On the other hand, you might choose to build up simulations as event transformers, that transform input events to output events, rather as stream processors transform input messages to output messages. With this approach, a car wash transforms `car arrival' events to `car departure' events with a suitable delay. The car wash queue receives `car arrival' events from the road, and transmits `car arrival' events to the car wash when it is ready. (So the car wash had better send `green light' events back to the queue so it can tell this!)

No doubt there are other possibilities also.

The user will probably want to explore the simulation interactively, for example varying the number of cars or car washes, observing the results in various ways (average waiting time, utilisation of the washes etc). A graphical user interface could be extremely useful here.

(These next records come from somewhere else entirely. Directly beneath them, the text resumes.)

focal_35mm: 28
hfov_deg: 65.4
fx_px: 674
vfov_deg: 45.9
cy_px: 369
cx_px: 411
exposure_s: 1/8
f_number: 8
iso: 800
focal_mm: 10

N.B. the problem here is to design a package to support the development of simulations, not to program one particular simulation. You should develop at least two different simulations, using your package, to demonstrate that it is not rigidly focussed on one particular problem. Your design will be assessed on how easily new simulations can be developed, and secondly on elegance and efficiency.

If you are already familiar with simulation, you probably need no further introduction. If not, I suggest reading Chapter 9 of [BDMN79]. It contains an introduction to simulation, with more or less detailed examples starting with a car wash and working up to an airport passenger flow simulation. You should find the examples helpful to exercise your package with. The presentation is heavily oriented towards Simula, but I hope will be comprehensible even if the programming language is unfamiliar.

Other simulation examples

You might want to simulate the activity at ``Creperiet''. Interesting parameters that one might want to vary include the customer arrival frequency, eating time, number of seats, and the tendency for the customers to book a seat before they enter the meal ordering queue. Interesting variables to watch include the number of meals served per hour and how high proportion of the seats are occupied by customers waiting in the meal ordering queue.

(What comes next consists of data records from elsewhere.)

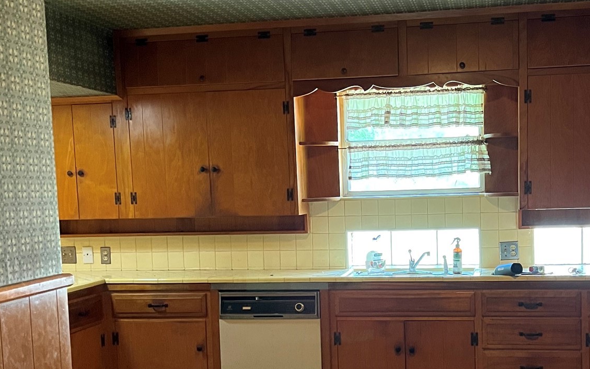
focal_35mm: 50
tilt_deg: -4.7
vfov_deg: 25.6
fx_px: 804
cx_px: 372
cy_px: 259
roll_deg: +3.6
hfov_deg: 40.0
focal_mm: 5.7
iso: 500
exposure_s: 1/60
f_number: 1.5
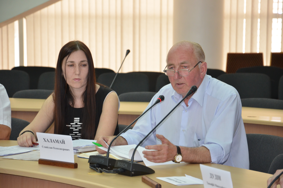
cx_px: 142
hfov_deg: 13.1
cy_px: 94
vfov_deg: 8.7
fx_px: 1236
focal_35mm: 158
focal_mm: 105
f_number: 5.6
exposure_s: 1/80
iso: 1600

Or you could create a monkey world, which contains monkeys and banana trees. Each monkey has an age, a sex, a pecking order level, and a hunger factor. The behaviour of a monkey will depend on these three attributes; hungry monkeys go in the direction of banana trees. Male monkeys are attracted by female monkeys but avoid other male monkeys, especially those that are higher in the pecking order. Mature female monkeys cub baby monkeys after encountering a mature male monkey. Old monkeys die. These simple rules are allegedly a realistic abstraction of real-life monkey behavior! Again, a graphical visualisation could be highly valuable.

An ICQ client

ICQ is an immensely popular communication tool. The most frequently used client is, of course, the one used in Windows. This excersise consists of writing a client in Haskell or O'Haskell.

The problem is interesting since an ICQ client should be a reactive program, i.e., it should react on stimuli from the user and from the world, and we do not know the order in which things will happen so some form of concurrency is needed.

Information (unofficial) about the ICQ protocol can be found here.

References

BDMN79
G. M. Birtwhistle, O. J. Dahl, B. Myhrhaug, and K. Nygaard. Simula Begin. Studentlitteratur, Box 1717, S-221 01 Lund, Sweden, 1979.